Network Security
Two rules of network security:
- You can never prove you are secure. However, you can reduce risk.
- Security is always a balance between convenience and security.
Server hardening
This is about reducing the attack surface on each server so find an article from a reputable source on server hardening and follow it. Use intelligence, decision and testing in applying the hardening. Remove any roles or features not needed by the server for its job. Disable any services that are not required, for example the print spooler service is not required on most application servers.
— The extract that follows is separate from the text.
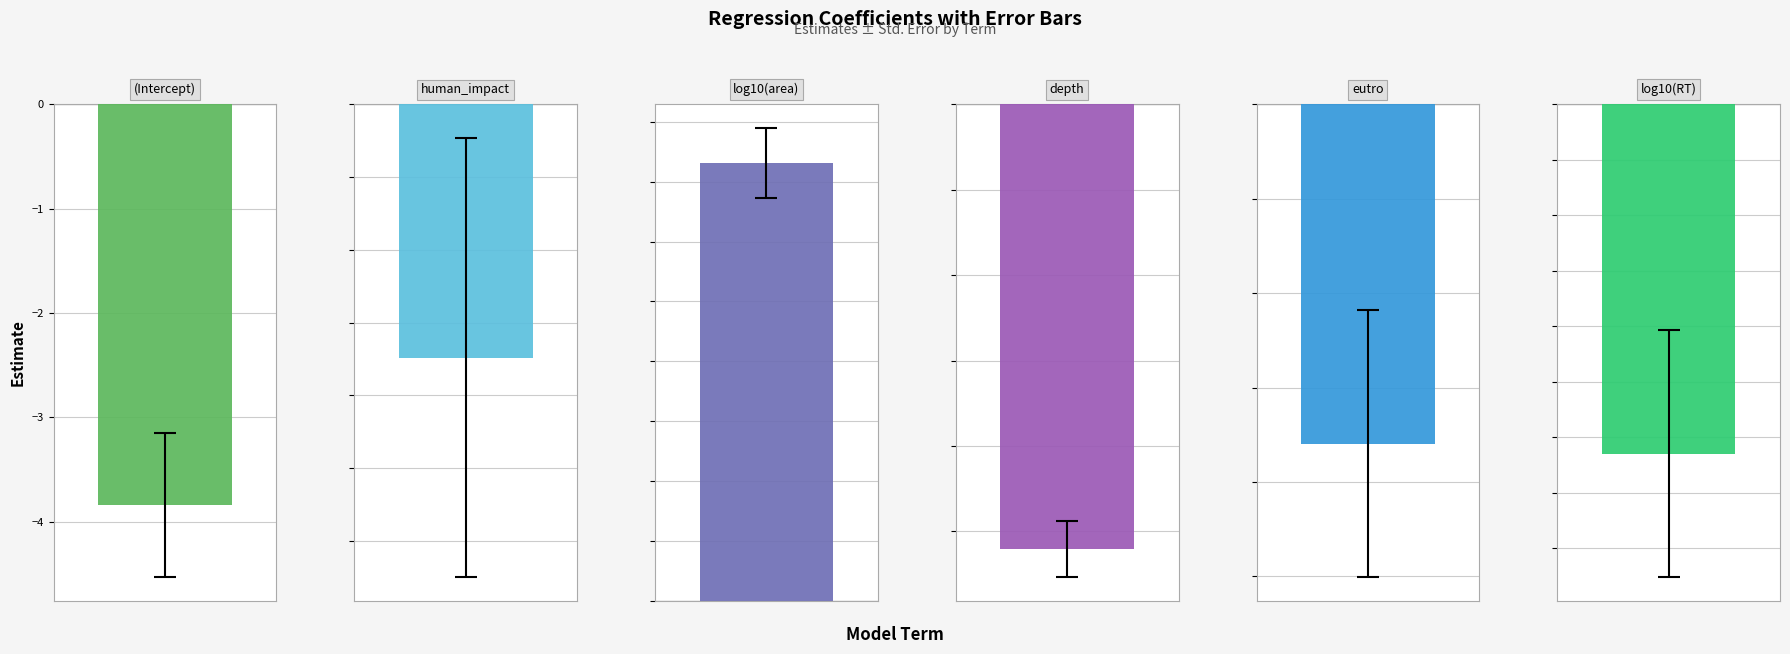

Is it true that std.error equals 0.1 at log10(RT)?

True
Don’t install any software that is not actually needed, like management tools when they are managed from a jump box or install utilities “because we put them on all our servers”. Be very aware that some software agents are a little too much like the spyware of “big data” for my comfort.
This reduces the attack surface on the server leaving the malware less to work with.
You might want to use WireShark on machines every so often just to see where they are sending data. Uninstall it when you finish your investigation.
How private is Microsoft software?
Microsoft’s business model has moved from a business that sells software to one that also sells user data. To reduce Microsoft surveillance, and you don’t want to transition to Linux, then have a look at these web sites to reduce the Microsoft surveillance.
Whitelisting of servers
What is whitelisting and is it better than anti-virus? Think of anti-virus like a night club where any member of the public can enter except know trouble makers. The doorman has a blacklist and all others are given the benefit of the doubt. You only find out about a previously unknown troublemaker when they get rowdy inside.
Whitelisting entry is via invitation only. You are on the guest list of know good people or you don’t get in.
On a tightly whitelisted server only verified software is allowed to run. If a piece of malware finds it way on and tries to execute, the whitelisting software shuts the process down immediately and logs the event.
Whitelisting desktop computers can have its challenges with user expectations, but your server room is a much more controlled and I recommend tightly whitelisting all servers.
Whitelisting software you might want to evaluate include:
- Microsoft AppLocker (a free included feature with Windows server.)
- McAfee Application Control
- VMware Carbon Black Application Control
- Symantec Endpoint Protection Whitelisting.
Web application firewalls
Here is a really well written description of a Web Application Firewall by Crowdstrike:
A Web Application Firewall (WAF) is a security device designed to protect organizations at the application level by filtering, monitoring and analysing hypertext transfer protocol (HTTP) and hypertext transfer protocol secure (HTTPS) traffic between the web application and the internet.
A WAF acts as a reverse proxy, shielding the application from malicious requests before they reach the user or web application. Part of a comprehensive cybersecurity strategy, a WAF helps protect the organization from a variety of application layer attacks, including Cross Site Scripting (XSS), SQL injection, Zero Day attacks, and Denial of Service (DoS)/Distributed Denial of Service (DDoS) attacks.
A WAF differs from a network firewall in terms of the type of protection it provides and how that security is applied. Put simply, a WAF protects the organization at the application level by analysing all HTTP/HTTPS communication, whereas the network firewall acts as a barrier that prevents unauthorized access to the network on a whole.
On a technical level, the key difference between a WAF and a traditional firewall pertains to where the operational layer of security is applied as defined by the Open Systems Interconnection (OSI) model. WAFs protect from attacks at OSI model Layer 7, or the application level. Network firewalls operate at OSI model Layers 3 and 4, which focus on data transfer and network traffic.
From Crowdstrike: https://www.crowdstrike.com/cybersecurity-101/web-application-firewall/
I was checking the price on some Web Application Firewalls for a design. Some are horrendously expensive so if you are doing architecture check the prices before making your recommendations.
Monitor your firewall
How many times have I seen firewalls with any-to-any rules enabled on them? “But I needed that to make some-program work.” All too common. Firewalls have to be monitored regularly for suspicious behaviour. What is all this FTP traffic to Russia?
You need people who really know what they are doing to configure and monitor these things.
Segment your network and firewall your datacentre
Source: Think about your user base. Some of them are “brave” clicking on links in emails from unknown sources (or a spoofed e-mail from a manager to them), installing software they have downloaded from the Internet and clicking yes to run a macro any time a document asks for it. Some user want to connect their own devices and you have no idea what is installed. Any of these actions open the door to malware resulting in the loss of intellectual property, personal information on your customers, or destruction of data. In the worst case it could bring fines and loss of reputation against the company, even criminal charges against directors.
It is a really good idea to segment your LAN with VLANs and put your datacentre behind a firewall. Treat your user’s computers as nothing more than semi-trusted.
I don’t know how accurate the chart below is but it rings true to my experience. Look at how many of the data breaches were preventable through good procedure and properly trained people.
Timely patching
So often I see product managers unwilling to patch computers because the patch “might break something”. It is certainly true there are potential risks but it is a balancing of risks. Once a vulnerability is exposed it alerts the potential attackers of something they can exploit and the risks start rising rapidly.
It is essential to have a timely testing and roll out of new patches. And remember all security patches need to be installed. Don’t let administrators become selective about what patches get installed.